Protecting your intellectual property has always been important but in the context of our knowledge-based economy intellectual assets are more important than ever. The basic principles of organizing and managing intellectual property are pretty the same; nonetheless, the current digital environment demands even more in terms of consistent archiving of all your patents, innovations, and know-how should an argument about the respective IP rights arise.
Any business should consider archiving their business-critical intellectual property, especially when digital assets such as software apps or innovative processes and procedures are concerned. You can start by creating a simple table of your IP properties and check all the required steps you must take to secure ownership of your IP rights and mitigate risks associated with infringement of copyright.
Source: BananaIP
Any Contract Includes a Sort of IP Rights
Actually, any business contract covers a sort of intellectual property. Those may include subject matters such as technology, software, work of authorship, data, product, method, test, encryption key, password or any other asset of yours. You definitely must protect such intellectual assets and that is where intellectual archive services come of help. Disputes among business partners are common and even more disputes about copyright arise between competitors. So you must be prepared in advance for occurrence of such disputes by opting for an IP archive service by an unbiased third party.
The good news is that you can store basically any type of intellectual property with an IP archive. You can store your intellectual property using different storage methods and update your materials as your project or idea evolves. Usually, companies archive documents, drawings, electronic databases, software source code, samples or prototypes, but you can archive any type of materials you have in place.
As the Society of American Archivists (SAA) says in one of their guideline documents, basic legislation and principles of IP property management should embrace “…responsible use of intellectual properties, promotes the free exchange of ideas, and protects the economic interests of copyright holders.” This, however, does not mean you should take your copyrights for granted. Inclusion of an IP protection clause is mandatory for any business contract while using IP archive service enables continuous IP protection.

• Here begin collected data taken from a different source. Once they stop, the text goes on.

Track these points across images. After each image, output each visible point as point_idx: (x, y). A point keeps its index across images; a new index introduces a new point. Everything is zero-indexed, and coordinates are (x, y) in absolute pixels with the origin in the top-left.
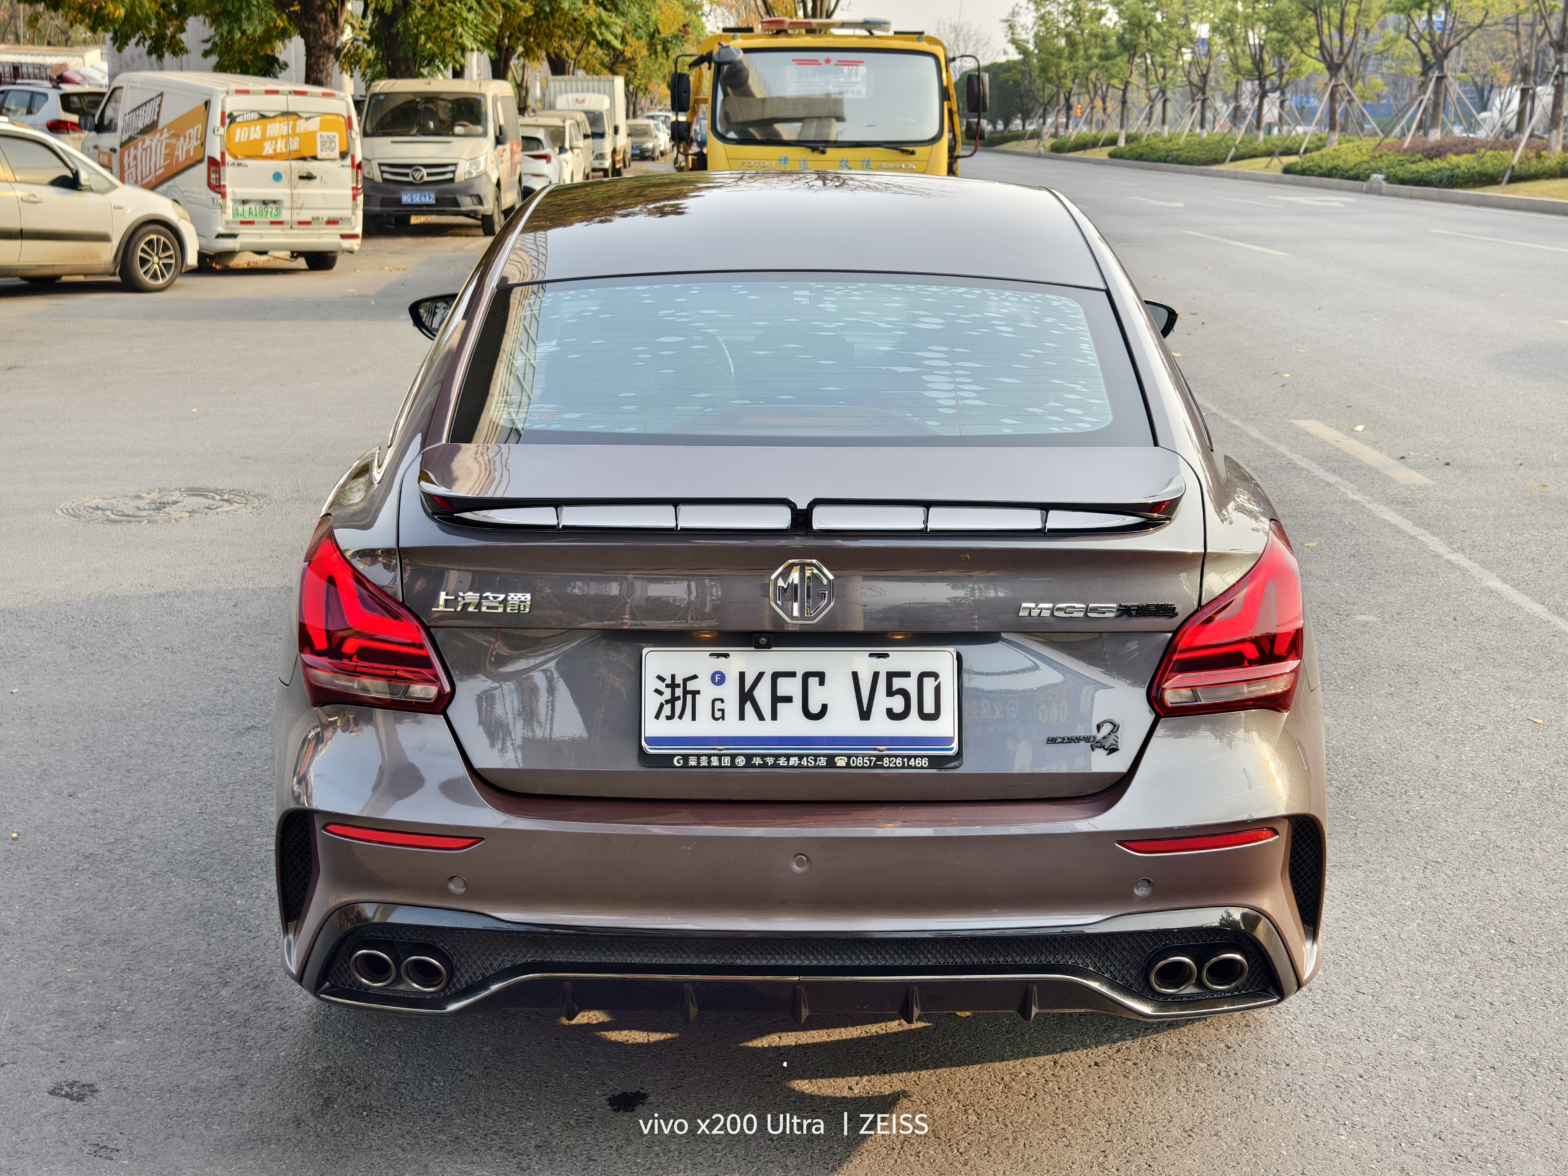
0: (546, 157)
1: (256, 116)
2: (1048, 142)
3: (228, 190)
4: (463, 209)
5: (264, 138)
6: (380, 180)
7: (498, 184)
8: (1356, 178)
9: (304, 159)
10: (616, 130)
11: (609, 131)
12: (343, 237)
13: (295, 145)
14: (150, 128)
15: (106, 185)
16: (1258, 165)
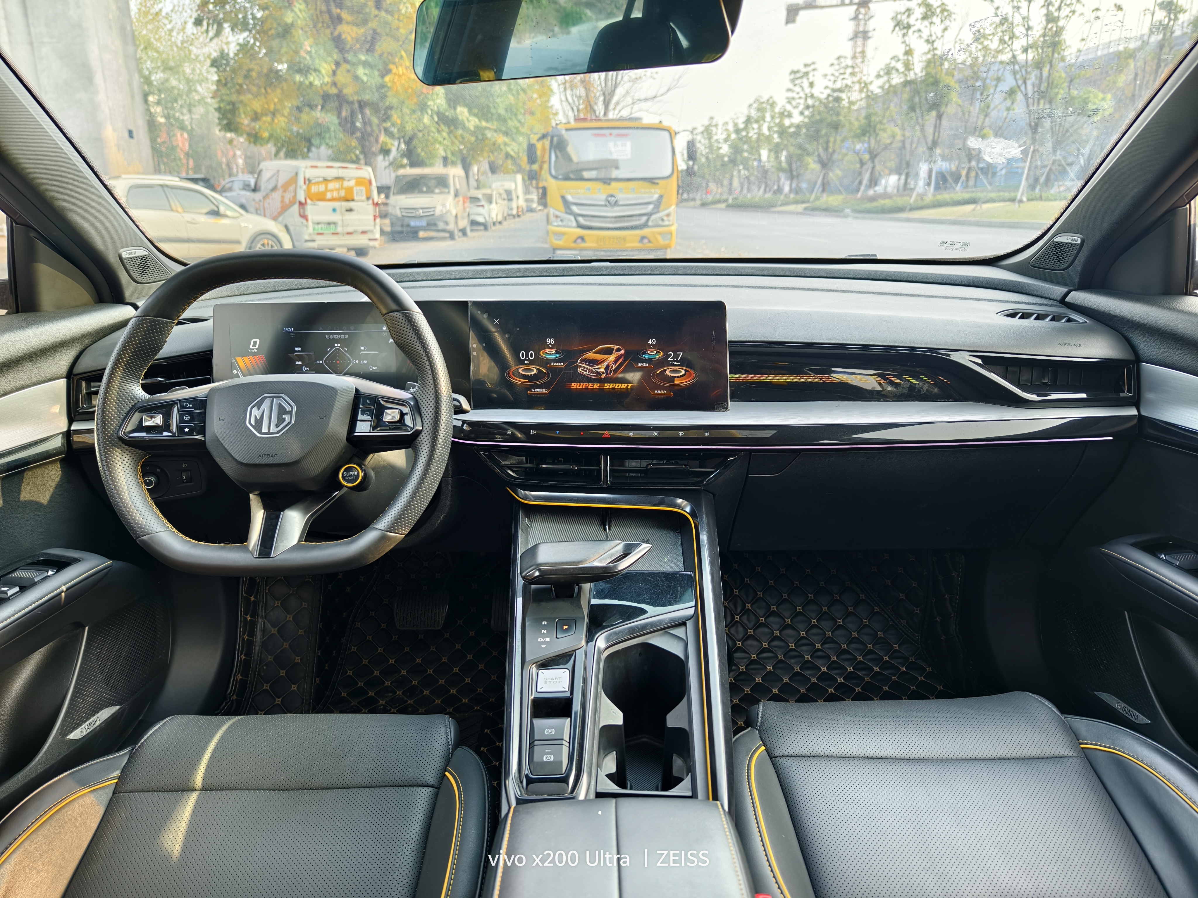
0: (483, 206)
1: (321, 179)
2: (698, 202)
3: (310, 218)
4: (440, 228)
5: (326, 190)
6: (399, 215)
7: (456, 216)
8: (838, 211)
9: (348, 200)
10: (518, 197)
11: (514, 197)
12: (370, 240)
13: (342, 193)
14: (274, 189)
15: (236, 215)
16: (792, 208)
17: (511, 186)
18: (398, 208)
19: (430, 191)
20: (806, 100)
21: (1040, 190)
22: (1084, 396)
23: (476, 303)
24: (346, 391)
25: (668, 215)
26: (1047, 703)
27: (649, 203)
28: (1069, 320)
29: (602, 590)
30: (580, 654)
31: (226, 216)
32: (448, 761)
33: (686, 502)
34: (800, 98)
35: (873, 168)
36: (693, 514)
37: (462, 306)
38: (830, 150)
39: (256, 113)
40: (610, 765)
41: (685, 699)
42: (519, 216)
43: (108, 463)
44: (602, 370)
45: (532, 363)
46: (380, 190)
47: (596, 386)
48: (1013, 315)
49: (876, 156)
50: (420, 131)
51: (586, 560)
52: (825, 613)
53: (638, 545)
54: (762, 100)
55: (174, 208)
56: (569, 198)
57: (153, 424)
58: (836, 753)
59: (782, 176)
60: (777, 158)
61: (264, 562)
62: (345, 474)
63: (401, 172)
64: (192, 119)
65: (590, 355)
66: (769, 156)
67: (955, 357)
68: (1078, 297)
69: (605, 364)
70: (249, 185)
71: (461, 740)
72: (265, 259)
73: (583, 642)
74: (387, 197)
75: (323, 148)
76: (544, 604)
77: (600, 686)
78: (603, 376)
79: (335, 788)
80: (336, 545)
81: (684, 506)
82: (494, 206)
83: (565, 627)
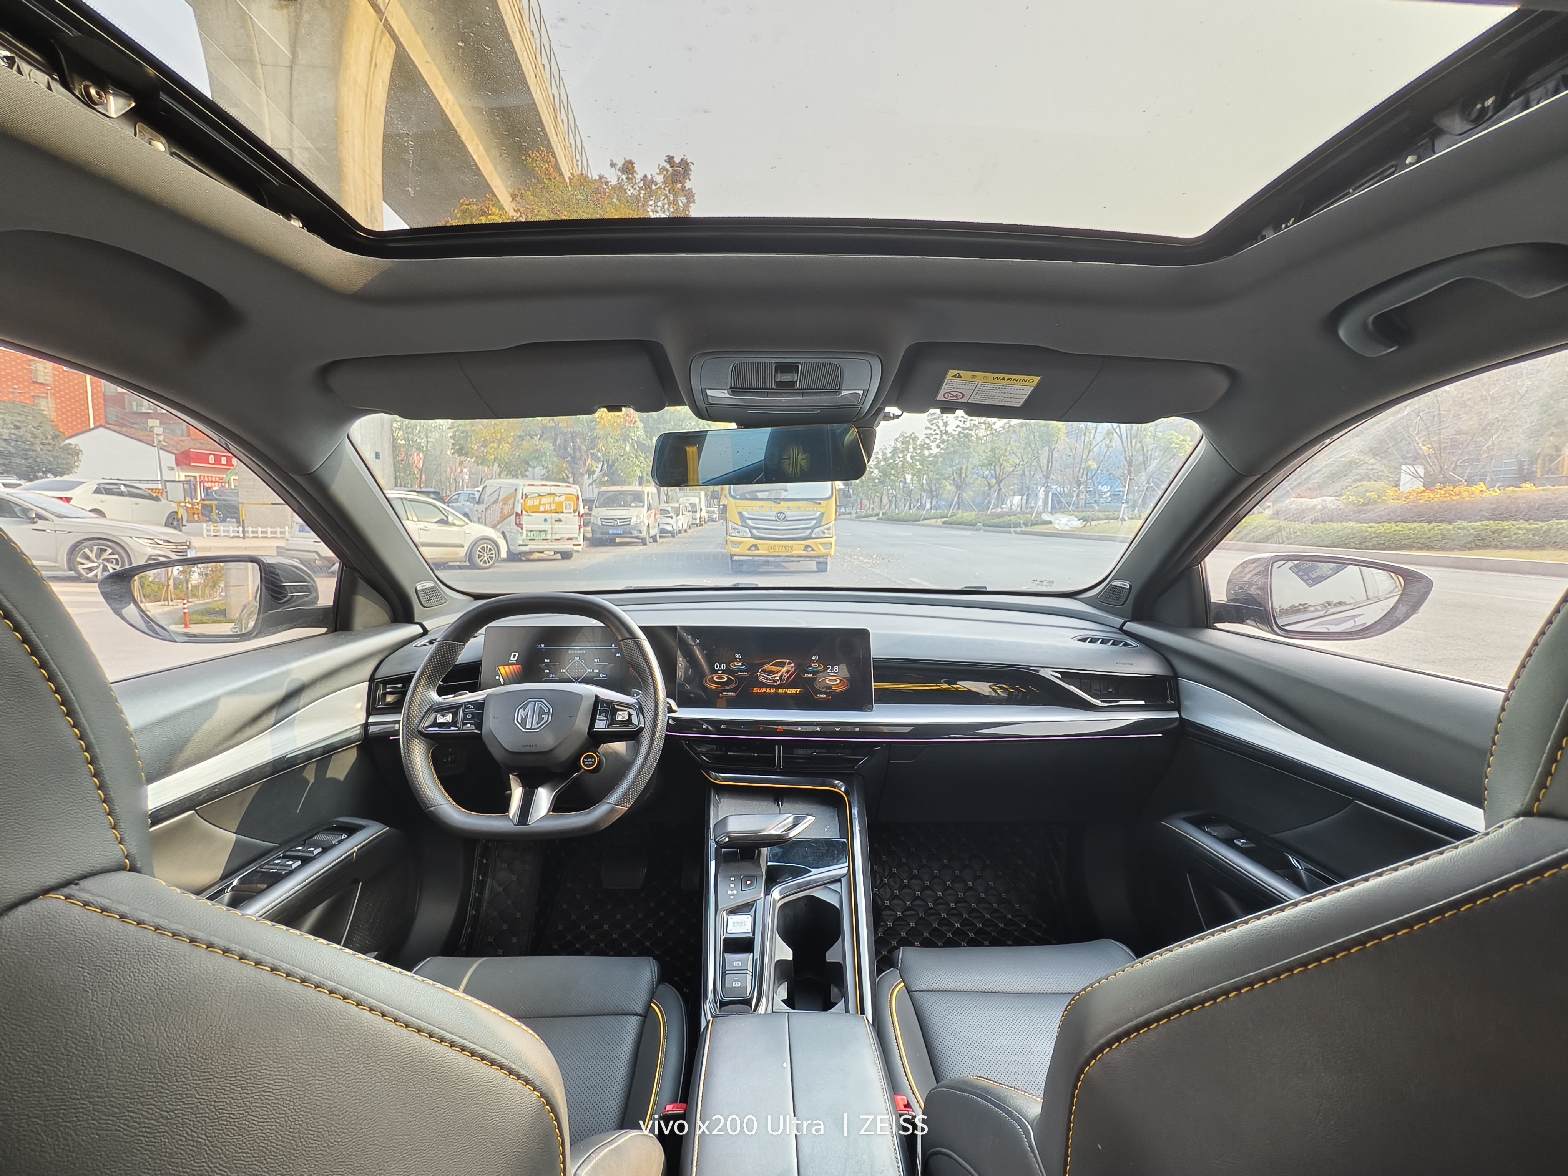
0: (671, 517)
1: (537, 495)
2: (854, 516)
3: (524, 526)
4: (634, 535)
5: (540, 504)
6: (600, 524)
7: (648, 525)
8: (971, 525)
9: (557, 513)
10: (701, 510)
12: (574, 545)
13: (553, 507)
14: (496, 502)
15: (463, 523)
16: (933, 521)
17: (695, 500)
18: (599, 518)
19: (627, 505)
20: (941, 436)
21: (1138, 510)
22: (1143, 702)
23: (683, 627)
24: (588, 697)
25: (828, 529)
26: (1125, 948)
27: (812, 519)
28: (1126, 644)
29: (777, 854)
30: (760, 904)
31: (454, 525)
32: (653, 994)
33: (841, 783)
34: (937, 434)
35: (1000, 490)
36: (846, 792)
37: (673, 629)
38: (963, 475)
39: (485, 440)
40: (783, 992)
41: (840, 939)
42: (701, 525)
43: (408, 751)
44: (778, 678)
45: (724, 672)
46: (585, 502)
47: (773, 690)
48: (1084, 640)
49: (1001, 481)
50: (621, 456)
51: (764, 829)
52: (958, 876)
53: (804, 818)
54: (906, 435)
55: (410, 517)
56: (745, 514)
57: (445, 721)
58: (960, 988)
59: (924, 495)
60: (919, 480)
61: (522, 828)
62: (585, 760)
63: (604, 489)
64: (428, 442)
65: (768, 667)
66: (912, 480)
67: (1043, 673)
68: (1131, 626)
69: (780, 674)
70: (474, 498)
71: (664, 977)
72: (536, 600)
73: (762, 895)
74: (590, 509)
75: (537, 469)
76: (731, 864)
77: (775, 930)
78: (778, 683)
79: (563, 1016)
80: (576, 816)
81: (841, 787)
82: (680, 516)
83: (748, 882)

IP Legislations May Contradict with Each Other
The SAA’s document also says, “Copyright laws should encourage enhanced ease of compliance rather than increasingly punitive enforcement measures.” This is only a statement about how legislation in the field of intellectual property rights should act, though. It has no force from legislative point of view and you should also bear in mind that IP legislation may differ significantly from country to country.
By archiving your intellectual property, you get protection for both your patentable and non-patentable work and you can claim IP ownerships all over the world. Patenting your work is a good method to protect against someone else using your innovations but it may not work in case of software development, for instance. Software is basically a set of instructions for a machine to process and produce certain outcomes. These very outcomes, however, can be achieved using different programming code and different instructions. So you need you work protected in progress – while you develop your software source code – to have practical evidence how your final product has evolved over time.
Thus, you get IP protection regardless of the jurisdiction and even in case a competitor is infringing your copyright by applying a different set of machine instructions. A similar approach to IP archiving is suitable also for manufacturers where a small tweak of a machine part can produce massive cost savings while such tweaks are mostly non-patentable yet subject to exclusive rights.
Beyond Protection of Ideas
Close to 300,000 patents have been filled only with the European Patent Office in 2016. These patents represent a lot of ideas businesses want to apply in manufacturing and service delivery activities. Protecting your ideas at an early stage is a good overall strategy to secure copyright over your basic inventions, innovative processes or disruptive technology.
Source: Statista
Any product, however, is a work in progress. By using IP archiving service you get a solution to save your work in progress – not only the original idea, which you may also patent, but all accompanying work as well as prototypes you are not using in practice but may well use in the future. Protecting your business ideas is vital while protecting materials pertaining to future growth is also of utmost importance.
You may, for instance, grant patents for a certain technology and benefit from the royalties you collect. But, if accompanying technology or processes are not well documented and stored in safe place, you can end up with an outdated patent whose core principles have been pushed further by companies who build on your patented work. That is why it pays off to store and archive all your works pertaining to a good business idea – from initial drawings to prototypes to source code.
Documenting the evolution of a business idea is a tool to protect your copyright before any court and in any dispute concerning intellectual property. The very IP archiving service is quite similar to a source code escrow service but it goes beyond that by providing the means to document the progress of every piece of intellectual property you may have.